Passage:
━━━━━━
The British government is negotiating on a bilateral basis with individual EU countries in a bid to break the deadlock over the issue of visas for touring artists, culture minister Diana Barran said today.

Taking questions in the House of Lords on 20 January, the Baroness Barran, the parliamentary under-secretary of state for digital, culture, media and sport, told peers that while the UK’s previous offer to the EU to reopen negotiations on exempting musicians “still stands”, the government is also seeking “simplification and clarification on a bilateral basis with individual member states.”

Barran’s disclosure that Britain is shifting its attention to individual countries can be seen as a ‘plan B’ for performers in the absence of an EU-wide deal. As legal expert George Peretz explains, UK artists who want to tour the EU (excluding the Republic of Ireland, where the Common Travel Area already allows free travel) currently face “26 different sets of rules” – one for each member state – instead of one, as such an arrangement was not included in the EU-UK Trade and Cooperation Agreement.

Why that is is different depending on who you ask: European negotiators claim the UK turned down an offer from the EU of a 90-day visa-free period every 180 days, while British officials continue to insist EU inflexibility resulted in no deal for musicians.
━━━━━━
Raw data:
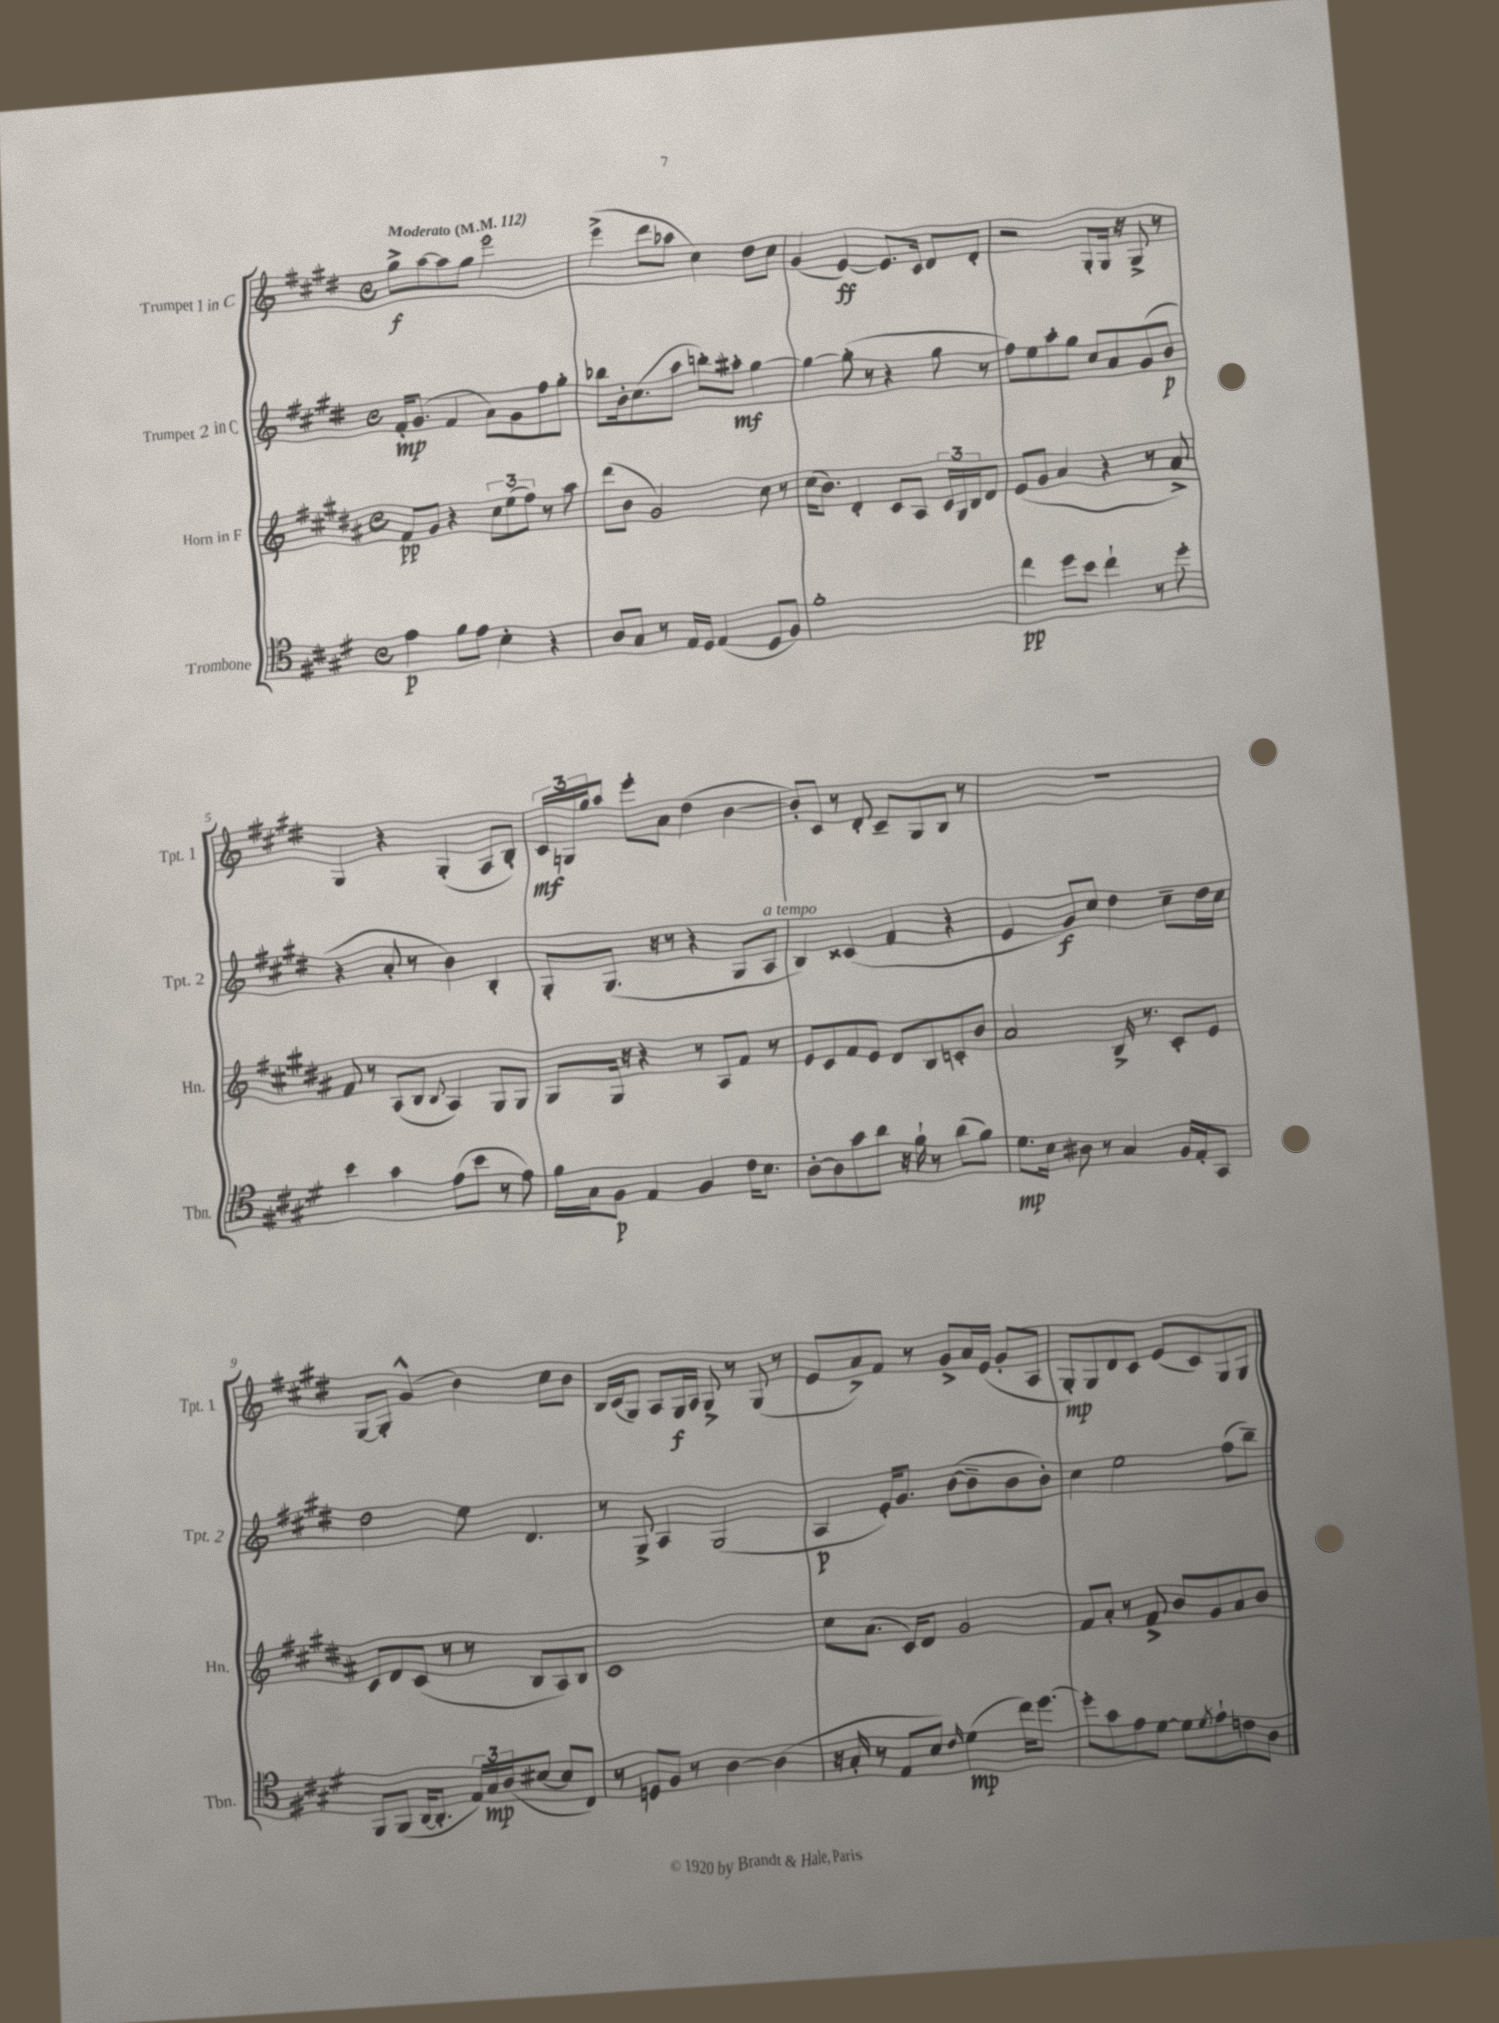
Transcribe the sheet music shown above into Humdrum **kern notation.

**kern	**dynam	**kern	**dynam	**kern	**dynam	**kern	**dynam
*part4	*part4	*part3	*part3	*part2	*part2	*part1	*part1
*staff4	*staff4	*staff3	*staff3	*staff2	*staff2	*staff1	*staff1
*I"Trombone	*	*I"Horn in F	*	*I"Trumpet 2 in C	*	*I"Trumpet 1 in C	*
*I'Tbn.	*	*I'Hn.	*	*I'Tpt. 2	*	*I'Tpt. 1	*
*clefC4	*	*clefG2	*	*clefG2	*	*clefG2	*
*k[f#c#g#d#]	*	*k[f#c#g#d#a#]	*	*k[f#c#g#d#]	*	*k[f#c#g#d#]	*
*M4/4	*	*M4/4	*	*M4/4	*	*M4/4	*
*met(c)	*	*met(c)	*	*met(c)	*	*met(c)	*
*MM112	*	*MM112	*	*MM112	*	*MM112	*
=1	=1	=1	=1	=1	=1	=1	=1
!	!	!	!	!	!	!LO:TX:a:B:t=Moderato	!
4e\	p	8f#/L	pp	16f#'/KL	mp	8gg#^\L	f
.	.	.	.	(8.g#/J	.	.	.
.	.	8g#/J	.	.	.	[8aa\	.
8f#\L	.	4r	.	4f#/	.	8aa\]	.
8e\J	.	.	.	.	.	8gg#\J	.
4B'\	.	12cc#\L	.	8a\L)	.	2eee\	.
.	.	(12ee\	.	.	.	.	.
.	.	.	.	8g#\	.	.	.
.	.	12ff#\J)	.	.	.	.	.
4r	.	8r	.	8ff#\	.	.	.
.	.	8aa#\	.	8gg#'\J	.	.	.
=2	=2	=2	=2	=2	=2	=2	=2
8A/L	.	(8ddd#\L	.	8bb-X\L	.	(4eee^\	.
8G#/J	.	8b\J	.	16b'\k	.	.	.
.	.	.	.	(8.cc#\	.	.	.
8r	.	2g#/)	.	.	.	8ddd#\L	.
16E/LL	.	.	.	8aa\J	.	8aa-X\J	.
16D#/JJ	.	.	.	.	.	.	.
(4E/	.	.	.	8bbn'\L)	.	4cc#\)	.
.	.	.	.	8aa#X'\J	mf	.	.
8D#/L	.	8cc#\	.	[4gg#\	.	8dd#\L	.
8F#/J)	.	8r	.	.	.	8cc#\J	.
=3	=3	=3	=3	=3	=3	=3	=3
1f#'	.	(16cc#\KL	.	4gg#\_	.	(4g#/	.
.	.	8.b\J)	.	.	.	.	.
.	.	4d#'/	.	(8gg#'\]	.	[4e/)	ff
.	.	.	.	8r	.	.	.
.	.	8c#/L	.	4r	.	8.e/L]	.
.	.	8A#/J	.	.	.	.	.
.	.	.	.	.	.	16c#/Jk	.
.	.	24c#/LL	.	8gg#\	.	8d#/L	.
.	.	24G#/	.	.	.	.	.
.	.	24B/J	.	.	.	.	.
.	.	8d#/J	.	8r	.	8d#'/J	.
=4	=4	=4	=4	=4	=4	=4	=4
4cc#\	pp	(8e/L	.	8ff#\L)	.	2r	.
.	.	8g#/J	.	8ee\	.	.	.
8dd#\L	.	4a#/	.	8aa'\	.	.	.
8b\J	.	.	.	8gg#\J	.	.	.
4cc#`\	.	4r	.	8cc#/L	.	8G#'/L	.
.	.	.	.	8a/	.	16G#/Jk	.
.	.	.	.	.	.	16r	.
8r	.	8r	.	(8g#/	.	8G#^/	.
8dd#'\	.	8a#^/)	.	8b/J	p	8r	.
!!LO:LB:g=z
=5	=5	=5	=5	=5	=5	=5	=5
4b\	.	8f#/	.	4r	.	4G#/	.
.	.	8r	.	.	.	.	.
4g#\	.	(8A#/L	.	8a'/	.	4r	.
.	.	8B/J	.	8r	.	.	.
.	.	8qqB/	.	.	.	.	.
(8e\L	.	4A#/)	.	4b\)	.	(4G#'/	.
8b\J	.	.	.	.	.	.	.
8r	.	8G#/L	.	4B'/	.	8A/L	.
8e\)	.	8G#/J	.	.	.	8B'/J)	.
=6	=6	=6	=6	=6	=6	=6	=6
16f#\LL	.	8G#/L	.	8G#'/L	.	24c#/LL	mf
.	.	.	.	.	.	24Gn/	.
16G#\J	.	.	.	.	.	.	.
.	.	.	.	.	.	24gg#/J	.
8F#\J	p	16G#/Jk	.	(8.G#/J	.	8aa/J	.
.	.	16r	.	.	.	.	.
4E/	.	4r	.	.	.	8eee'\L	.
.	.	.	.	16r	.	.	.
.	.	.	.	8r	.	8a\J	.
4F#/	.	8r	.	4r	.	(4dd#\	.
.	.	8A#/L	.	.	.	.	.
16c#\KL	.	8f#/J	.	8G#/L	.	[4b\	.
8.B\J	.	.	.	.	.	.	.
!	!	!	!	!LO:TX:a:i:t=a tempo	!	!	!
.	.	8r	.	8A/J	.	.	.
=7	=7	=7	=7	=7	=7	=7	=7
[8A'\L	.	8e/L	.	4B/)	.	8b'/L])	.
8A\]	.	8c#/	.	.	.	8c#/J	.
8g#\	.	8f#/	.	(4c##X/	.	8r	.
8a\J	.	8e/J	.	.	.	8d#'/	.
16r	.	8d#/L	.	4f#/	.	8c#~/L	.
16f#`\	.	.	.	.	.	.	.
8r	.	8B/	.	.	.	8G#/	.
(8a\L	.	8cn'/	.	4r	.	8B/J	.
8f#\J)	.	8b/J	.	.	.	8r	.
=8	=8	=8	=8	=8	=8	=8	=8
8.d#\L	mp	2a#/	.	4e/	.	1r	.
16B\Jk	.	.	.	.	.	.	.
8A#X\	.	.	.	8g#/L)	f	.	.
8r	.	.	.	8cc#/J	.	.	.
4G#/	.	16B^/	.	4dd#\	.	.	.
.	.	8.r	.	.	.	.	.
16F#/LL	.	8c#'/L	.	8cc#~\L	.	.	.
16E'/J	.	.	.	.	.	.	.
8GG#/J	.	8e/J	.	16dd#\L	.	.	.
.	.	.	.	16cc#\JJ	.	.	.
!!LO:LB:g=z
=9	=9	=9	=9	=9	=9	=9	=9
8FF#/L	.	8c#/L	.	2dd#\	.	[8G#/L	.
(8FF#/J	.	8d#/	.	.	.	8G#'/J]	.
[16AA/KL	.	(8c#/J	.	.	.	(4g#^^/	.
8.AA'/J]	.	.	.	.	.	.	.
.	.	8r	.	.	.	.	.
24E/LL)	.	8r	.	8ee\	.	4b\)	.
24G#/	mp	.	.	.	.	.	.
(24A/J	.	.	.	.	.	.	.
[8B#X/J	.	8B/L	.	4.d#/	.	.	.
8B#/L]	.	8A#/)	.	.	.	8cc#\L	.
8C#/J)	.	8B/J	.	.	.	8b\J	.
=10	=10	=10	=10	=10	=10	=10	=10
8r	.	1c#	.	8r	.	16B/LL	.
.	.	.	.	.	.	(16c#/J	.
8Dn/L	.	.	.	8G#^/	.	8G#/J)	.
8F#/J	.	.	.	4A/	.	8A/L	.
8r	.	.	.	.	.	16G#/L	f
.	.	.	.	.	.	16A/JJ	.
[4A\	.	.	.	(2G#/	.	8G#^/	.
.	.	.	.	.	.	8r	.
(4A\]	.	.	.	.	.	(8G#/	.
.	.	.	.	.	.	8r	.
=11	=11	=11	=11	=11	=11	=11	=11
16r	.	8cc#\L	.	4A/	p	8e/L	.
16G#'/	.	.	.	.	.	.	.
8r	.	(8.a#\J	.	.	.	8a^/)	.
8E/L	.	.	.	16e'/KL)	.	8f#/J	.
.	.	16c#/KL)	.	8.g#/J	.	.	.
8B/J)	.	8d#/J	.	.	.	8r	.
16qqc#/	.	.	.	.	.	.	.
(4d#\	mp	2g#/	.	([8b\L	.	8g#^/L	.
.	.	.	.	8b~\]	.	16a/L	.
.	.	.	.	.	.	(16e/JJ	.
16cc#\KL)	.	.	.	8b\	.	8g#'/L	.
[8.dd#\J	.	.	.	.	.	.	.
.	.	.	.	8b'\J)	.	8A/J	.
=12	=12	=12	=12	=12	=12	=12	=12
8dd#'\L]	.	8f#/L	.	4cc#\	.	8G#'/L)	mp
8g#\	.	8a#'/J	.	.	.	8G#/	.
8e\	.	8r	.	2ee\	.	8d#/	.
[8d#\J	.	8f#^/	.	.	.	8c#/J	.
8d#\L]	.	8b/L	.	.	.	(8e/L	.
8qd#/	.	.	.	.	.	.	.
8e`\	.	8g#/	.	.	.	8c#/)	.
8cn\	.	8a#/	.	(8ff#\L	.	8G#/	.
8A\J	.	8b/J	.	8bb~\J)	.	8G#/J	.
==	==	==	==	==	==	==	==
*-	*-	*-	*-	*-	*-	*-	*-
━━━━━━
Directions:
A. In the passage on visas for touring artists, which country do UK artists touring the EU not face separate rules for?
B. Reproduce the passage on visas for touring artists word for word, giving everything from "Why that is" down to "deal for musicians.".

Outputs by task:
A. The Republic of Ireland, because the Common Travel Area already allows free travel there.

B.
Why that is is different depending on who you ask: European negotiators claim the UK turned down an offer from the EU of a 90-day visa-free period every 180 days, while British officials continue to insist EU inflexibility resulted in no deal for musicians.